Billionaire entrepreneur Sir Richard Branson announced on CNBC's "Squawk Box" Friday that his commercial space flight venture will accept bitcoin as payment. He called it "a new exciting currency."

Virgin Galactic accepted its first purchase with bitcoin from a flight attendant in Hawaii. Branson — an early bitcoin investor himself —said the woman made "quite lot of money getting into bitcoin early on."

He said she paid in bitcoin, which was transferred into actual dollars "so there's a fixed price ... [and] we can actually pay her money back, if she changes her mind about going to space in a few months."

If Virgin Galactic didn't have a refund policy, it might be willing to take the risk on a pure bitcoin transaction, he said. The cost in U.S. dollars to book a space flight is $250,000.

Branson did the interview from his private island in the Caribbean, Necker Island, where the rebuilding project of his luxury home is now complete. The previous one burned down two years ago. "It's rebuilt. It's beautiful," he said. "We've actually got 30 astronauts who signed up to go to space here at the moment."

Before the CNBC interview, Branson tweeted:

Many bitcoin users are the type of people who will buy tickets for space travel, Branson told CNBC via a Skype video connection with a cellphone for audio pressed to his ear. "Virgin Galactic is a bold entrepreneurial technology. It's driving a revolution. And bitcoin is doing just the same when it comes to inventing a new currency."

"I think the fact that there's going to be a limited number of bitcoins out there and it will ultimately be capped— unlike normal currencies where governments can print more currencies — gives it a sense of security," he said, but acknowledged the risk. "There have been spikes and lows. But I think one day it will settle at a price that, I personally believe, is higher than the price today."

For bitcoin's latest price, (click here.)

The future of conventional flights
With the Federal Communications Commission thinking about lifting its longtime prohibition on making cellphone calls and texting during flights, Branson said: "I think that what's likely to happen is you'll have 'talking cabins' like you used to have 'smoking only cabins' where people can talk, and you'll have 'quiet cabins' where people can sleep and not talk."

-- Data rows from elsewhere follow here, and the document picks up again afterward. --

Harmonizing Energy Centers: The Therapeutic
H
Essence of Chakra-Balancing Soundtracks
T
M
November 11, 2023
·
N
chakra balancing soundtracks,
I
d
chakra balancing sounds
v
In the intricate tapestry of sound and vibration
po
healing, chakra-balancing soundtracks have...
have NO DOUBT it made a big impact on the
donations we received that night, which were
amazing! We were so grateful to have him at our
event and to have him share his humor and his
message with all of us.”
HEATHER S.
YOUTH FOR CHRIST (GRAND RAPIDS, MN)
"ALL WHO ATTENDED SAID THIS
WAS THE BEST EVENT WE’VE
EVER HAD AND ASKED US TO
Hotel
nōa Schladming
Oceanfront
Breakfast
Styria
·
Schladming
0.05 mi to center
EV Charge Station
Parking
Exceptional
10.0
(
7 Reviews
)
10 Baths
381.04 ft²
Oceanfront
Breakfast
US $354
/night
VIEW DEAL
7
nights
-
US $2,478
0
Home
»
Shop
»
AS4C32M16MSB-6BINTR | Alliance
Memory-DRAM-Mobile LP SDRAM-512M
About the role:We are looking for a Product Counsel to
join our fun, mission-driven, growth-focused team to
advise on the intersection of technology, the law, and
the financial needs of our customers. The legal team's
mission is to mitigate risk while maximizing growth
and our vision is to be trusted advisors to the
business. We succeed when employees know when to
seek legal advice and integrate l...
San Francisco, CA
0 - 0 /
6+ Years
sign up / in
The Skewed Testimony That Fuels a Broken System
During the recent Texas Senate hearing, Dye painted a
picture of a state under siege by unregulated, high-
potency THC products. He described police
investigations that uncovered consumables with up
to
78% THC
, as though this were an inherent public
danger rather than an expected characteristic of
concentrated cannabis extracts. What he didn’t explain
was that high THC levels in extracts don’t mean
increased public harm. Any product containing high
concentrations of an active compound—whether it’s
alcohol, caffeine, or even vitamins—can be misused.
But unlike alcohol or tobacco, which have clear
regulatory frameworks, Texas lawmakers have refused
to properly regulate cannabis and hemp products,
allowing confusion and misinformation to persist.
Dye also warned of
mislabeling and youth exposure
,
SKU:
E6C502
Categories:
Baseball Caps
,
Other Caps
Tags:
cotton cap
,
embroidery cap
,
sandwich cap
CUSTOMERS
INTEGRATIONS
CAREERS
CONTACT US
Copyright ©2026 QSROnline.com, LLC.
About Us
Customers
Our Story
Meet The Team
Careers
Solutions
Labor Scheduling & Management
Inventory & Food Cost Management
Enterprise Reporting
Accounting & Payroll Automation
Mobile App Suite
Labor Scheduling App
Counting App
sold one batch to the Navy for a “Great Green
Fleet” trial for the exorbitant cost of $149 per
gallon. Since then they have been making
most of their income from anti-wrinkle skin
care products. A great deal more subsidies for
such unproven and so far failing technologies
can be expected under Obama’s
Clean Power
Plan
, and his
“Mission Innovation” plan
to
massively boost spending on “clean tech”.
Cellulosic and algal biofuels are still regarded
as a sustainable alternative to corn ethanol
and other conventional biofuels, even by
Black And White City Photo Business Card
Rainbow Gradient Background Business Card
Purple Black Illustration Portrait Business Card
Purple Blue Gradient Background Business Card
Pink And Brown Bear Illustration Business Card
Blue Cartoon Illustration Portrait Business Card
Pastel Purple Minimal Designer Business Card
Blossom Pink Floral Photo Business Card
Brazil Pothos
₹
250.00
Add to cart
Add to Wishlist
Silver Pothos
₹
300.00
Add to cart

But he said that type of seating structure — if implemented on Virgin Airlines — would not cost passengers any more money. "On the Virgin, you pay the same good price on every seat."

Branson also sees Virgin Galatic eventually competing against long-haul international airline routes. He said that a flight from New York to Singapore could take an hour "travelling orbitally around the world at 26,000 miles per hour." He hopes to see that in his lifetime, but said it will "definitely happen in my children's lifetime."